Hydrogen-driven autotrophic degradation of halogenated organic pollutants in a membrane biofilm reactor: Advances and challenges

The widespread presence of halogenated organic pollutants (HOPs) in aquatic environments, presents significant risks to ecological security and human health due to their persistence, bioaccumulation, and toxicity. Therefore, there is a growing interest in the hydrogen-based autotrophic membrane biofilm reactor (H2-based MBfR) as a promising biological treatment technique for HOPs degradation. This method has gained considerable attention due to its high degradation efficiency and energy-saving benefits. Nevertheless, a thorough examination of the pivotal factors that influence and the mechanisms that underlie the hydrogen-driven autotrophic degradation of HOPs remains to be determined, primarily due to the intricate transformation of HOPs and the presence of diverse microbial species in H2-based MBfRs. This review aims to provide a comprehensive overview of the current research on H2-based MBfRs for HOPs degradation and elucidate the specific mechanisms involved in the biodegradation process. The advantages of H2-based MBfRs have been identified, including operational effectiveness, low energy consumption, simultaneous degradation of pollutants, and production of low-toxicity intermediates.
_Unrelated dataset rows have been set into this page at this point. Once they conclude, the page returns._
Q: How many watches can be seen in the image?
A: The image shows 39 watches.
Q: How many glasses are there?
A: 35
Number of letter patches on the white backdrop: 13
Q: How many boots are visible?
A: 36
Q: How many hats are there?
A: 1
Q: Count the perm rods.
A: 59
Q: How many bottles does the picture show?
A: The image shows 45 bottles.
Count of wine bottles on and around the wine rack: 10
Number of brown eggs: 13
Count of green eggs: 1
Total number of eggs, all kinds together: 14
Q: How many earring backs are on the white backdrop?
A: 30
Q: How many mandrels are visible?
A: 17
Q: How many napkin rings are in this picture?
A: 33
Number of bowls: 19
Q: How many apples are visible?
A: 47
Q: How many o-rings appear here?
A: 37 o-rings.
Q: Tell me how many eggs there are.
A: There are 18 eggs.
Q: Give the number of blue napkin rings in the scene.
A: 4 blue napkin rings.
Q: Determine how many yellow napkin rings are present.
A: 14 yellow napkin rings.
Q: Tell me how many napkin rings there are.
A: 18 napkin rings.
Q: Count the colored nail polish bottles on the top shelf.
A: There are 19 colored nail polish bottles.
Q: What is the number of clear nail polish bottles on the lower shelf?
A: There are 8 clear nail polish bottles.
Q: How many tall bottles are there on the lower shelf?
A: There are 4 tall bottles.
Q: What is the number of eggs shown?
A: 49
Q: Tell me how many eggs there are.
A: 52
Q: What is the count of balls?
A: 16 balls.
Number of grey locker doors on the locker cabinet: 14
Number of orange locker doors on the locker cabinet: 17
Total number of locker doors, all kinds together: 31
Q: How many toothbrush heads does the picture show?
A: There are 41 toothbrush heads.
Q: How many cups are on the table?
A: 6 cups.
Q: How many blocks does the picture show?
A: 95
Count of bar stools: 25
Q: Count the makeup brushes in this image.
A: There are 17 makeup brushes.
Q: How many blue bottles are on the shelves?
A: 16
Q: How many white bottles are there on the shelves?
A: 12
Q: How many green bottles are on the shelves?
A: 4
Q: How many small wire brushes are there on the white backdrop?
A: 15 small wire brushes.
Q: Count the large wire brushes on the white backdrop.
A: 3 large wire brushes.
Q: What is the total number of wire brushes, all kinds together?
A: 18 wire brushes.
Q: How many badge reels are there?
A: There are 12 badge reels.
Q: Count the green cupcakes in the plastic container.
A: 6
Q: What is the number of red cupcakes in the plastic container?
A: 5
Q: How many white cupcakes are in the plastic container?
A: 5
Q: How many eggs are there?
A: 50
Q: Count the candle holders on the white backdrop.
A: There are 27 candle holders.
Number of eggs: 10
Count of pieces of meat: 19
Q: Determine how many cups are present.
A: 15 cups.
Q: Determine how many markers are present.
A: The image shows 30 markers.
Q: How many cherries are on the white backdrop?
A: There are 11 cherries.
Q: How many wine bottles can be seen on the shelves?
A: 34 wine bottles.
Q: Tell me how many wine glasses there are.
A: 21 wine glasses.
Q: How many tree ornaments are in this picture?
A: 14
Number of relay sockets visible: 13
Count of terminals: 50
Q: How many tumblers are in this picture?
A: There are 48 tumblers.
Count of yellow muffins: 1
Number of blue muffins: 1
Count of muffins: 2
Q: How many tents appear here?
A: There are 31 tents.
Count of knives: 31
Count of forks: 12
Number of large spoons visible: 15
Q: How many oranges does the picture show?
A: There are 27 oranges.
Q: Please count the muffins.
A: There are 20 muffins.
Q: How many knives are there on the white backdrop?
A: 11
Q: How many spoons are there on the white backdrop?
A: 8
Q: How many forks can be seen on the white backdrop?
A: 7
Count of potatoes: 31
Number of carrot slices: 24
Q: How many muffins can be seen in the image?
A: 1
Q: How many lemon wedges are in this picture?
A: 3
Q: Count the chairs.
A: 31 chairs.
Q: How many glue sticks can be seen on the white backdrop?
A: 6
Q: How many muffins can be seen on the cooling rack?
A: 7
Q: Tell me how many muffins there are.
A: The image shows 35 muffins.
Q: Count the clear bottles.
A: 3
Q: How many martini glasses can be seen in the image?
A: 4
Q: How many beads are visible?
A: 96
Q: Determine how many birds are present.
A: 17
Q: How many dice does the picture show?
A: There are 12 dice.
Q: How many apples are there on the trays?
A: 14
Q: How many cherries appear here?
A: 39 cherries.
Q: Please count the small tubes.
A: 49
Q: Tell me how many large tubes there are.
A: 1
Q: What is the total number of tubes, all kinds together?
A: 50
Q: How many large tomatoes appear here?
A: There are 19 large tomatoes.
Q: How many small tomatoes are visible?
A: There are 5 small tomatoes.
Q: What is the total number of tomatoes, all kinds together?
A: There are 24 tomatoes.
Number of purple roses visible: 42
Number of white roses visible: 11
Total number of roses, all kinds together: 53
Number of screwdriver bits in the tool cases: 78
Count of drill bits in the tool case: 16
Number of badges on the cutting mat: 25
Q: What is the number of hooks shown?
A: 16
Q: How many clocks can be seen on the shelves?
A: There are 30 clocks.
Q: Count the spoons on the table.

Next, the effects of several influencing factors on critical microbial growth and their contributions to the degradation of HOPs were discussed. These factors include hydrogen supply, surface loading, inorganic anions, dissolved organic matter, and metal catalysts. Subsequently, the internal mechanisms involved in the biodegradation process of HOPs through H2-based MBfRs were determined, such as adsorption, microbial metabolism, and catalytic reduction. Furthermore, the challenges and prospects for utilizing H2-based MBfRs to enhance the degradation of HOPs were addressed. These findings not only advance the field of hydrogen-driven autotrophic degradation of HOPs but also expand its potential applications in the future.